Look at "Explain"-syntax
http://dev.mysql.com/doc/refman/5.1/en/explain.html
My suggestion.
Update all your tables with some amount of records. Access the MySQL console and run SQL both command one by one. You can see the time execution time in the console.
For the two queries you mentioned (each with only inner joins) any modern database's query optimizer should produce exactly the same query plan, and thus the same performance.

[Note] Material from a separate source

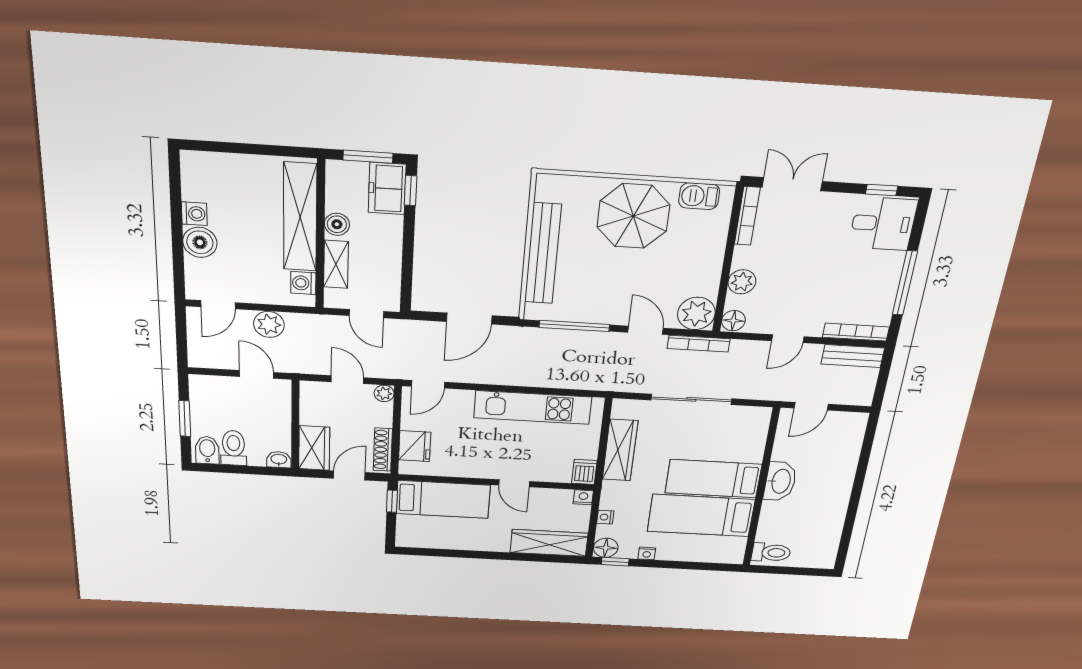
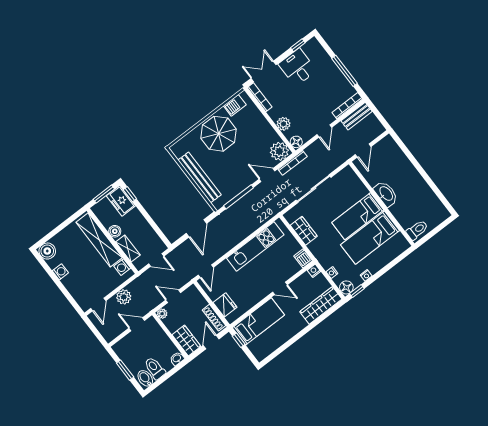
desk: (883, 224) -> (297, 67), moved, turned -90
boiler: (200, 242) -> (47, 251), moved
plant: (384, 393) -> (162, 314), moved
wardrobe: (620, 450) -> (304, 231), width x0.67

For MySQL, if you prefix the query with EXPLAIN, it will spit out information about the query plan (instead of running the query). If the information from both queries is the same, them the query plan is the same, and the performance will be identical. From the MySQL Reference Manual:
EXPLAIN returns a row of information
for each table used in the SELECT
statement. The tables are listed in
the output in the order that MySQL
would read them while processing the
query. MySQL resolves all joins using
a nested-loop join method. This means
that MySQL reads a row from the first
table, and then finds a matching row
in the second table, the third table,
and so on. When all tables are
processed, MySQL outputs the selected
columns and backtracks through the
table list until a table is found for
which there are more matching rows.
The next row is read from this table
and the process continues with the
next table.
When the EXTENDED keyword is used,
EXPLAIN produces extra information
that can be viewed by issuing a SHOW
WARNINGS statement following the
EXPLAIN statement. This information
displays how the optimizer qualifies
table and column names in the SELECT
statement, what the SELECT looks like
after the application of rewriting and
optimization rules, and possibly other
notes about the optimization process.
As to which syntax is better? That's up to you, but once you move beyond inner joins to outer joins, you'll need to use the newer syntax, since there's no standard for describing outer joins using the older implicit join syntax.